The automated vehicle tracking tool — part of a new law requiring AV companies to register with the DMV — gives the public the first accurate and easily accessible record of how many autonomous vehicles there are in Texas. The state law, which went into effect on May 28, requires companies testing or developing AVs in the state to share how many vehicles are in their fleets as well as other safety information.
It also shows how wide the gap is between Waymo and rival Tesla – two companies that offer commercial robotaxi services.
Alphabet-owned Waymo has registered 577 autonomous vehicles in Texas, followed by Avride with 317 and Nuro with 47. Tesla, which launched a robotaxi service in Austin last summer and has since said it has expanded to Dallas and Houston, has registered 42 autonomous vehicles. Other companies with autonomous vehicle registrations in the state include Volkswagen subsidiary MOIA, which has a fleet of 12 electric, autonomous minibuses.
The size of an autonomous vehicle fleet only reveals so much about where a company sits on the leaderboard. Many of these companies — Nuro and Zoox, for example — do not operate commercially. Nor do these numbers track how many vehicles are in active use. (Waymo, for example, suspended operations in some Texas cities earlier this month because of problems with how its vehicles would operate in the event of flooding.)
But there’s no doubting Waymo’s dominance in Texas — at least for now.
Over time, the tool should provide some measure of growth. Waymo launched its commercial service in Austin in March 2025 and has since expanded to Dallas, Houston and San Antonio.
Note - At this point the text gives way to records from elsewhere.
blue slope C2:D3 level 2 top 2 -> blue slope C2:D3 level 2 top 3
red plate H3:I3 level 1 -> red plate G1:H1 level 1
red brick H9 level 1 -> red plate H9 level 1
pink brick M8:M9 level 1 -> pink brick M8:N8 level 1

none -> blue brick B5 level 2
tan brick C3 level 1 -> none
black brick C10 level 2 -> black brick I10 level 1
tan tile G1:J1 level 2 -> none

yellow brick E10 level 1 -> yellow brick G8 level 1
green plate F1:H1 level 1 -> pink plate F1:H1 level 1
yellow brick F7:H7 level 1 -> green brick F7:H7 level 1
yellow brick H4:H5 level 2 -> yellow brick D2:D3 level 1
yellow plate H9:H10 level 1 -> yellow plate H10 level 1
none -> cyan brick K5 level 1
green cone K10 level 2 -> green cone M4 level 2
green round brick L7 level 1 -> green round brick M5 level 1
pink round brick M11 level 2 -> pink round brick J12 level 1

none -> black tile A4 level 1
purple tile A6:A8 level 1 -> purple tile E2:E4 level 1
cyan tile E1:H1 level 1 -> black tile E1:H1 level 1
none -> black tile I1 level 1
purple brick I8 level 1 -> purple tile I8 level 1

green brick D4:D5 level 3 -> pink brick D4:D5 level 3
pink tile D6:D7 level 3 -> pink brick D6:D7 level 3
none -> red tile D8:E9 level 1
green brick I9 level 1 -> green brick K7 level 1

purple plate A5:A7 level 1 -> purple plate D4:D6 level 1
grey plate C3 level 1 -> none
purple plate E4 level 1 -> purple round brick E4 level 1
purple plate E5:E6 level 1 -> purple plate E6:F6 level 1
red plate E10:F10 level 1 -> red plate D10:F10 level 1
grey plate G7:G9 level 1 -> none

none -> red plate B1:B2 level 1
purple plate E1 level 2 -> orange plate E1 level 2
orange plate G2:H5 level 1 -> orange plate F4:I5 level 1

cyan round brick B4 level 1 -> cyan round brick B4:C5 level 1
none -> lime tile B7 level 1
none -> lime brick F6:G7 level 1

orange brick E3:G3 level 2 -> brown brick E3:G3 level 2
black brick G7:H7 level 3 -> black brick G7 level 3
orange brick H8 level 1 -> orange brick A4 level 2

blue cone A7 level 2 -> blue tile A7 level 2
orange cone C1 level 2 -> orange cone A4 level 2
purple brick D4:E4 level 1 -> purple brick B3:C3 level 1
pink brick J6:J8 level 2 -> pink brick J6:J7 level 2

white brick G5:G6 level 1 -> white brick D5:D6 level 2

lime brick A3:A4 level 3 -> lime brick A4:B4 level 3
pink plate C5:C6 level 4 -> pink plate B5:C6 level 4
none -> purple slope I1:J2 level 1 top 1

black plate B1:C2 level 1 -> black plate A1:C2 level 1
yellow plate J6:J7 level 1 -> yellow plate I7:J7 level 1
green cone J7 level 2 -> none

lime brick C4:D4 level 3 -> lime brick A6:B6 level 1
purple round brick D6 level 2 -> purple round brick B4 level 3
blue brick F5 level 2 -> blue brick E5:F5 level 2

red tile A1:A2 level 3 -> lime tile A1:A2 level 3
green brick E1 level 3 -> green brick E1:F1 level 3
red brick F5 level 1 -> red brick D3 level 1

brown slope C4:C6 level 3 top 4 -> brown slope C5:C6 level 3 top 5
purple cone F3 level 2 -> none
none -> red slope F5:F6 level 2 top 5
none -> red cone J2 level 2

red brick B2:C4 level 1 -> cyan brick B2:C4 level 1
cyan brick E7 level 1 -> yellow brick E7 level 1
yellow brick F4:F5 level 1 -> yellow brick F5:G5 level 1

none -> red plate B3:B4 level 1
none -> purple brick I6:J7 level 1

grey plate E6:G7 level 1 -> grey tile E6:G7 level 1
The site also provides registration information for other autonomous vehicle technology applications, including self-driving trucks. Aurora, a publicly traded company that launched a commercial driverless trucking business in May 2025, has 91 autonomous trucks. Major competitors Kodiak AI and Waabi have 33 and 13 self-driving trucks, respectively. Gatik AI, a startup focused on mid-size autonomous trucks, has 64 vehicles in its fleet.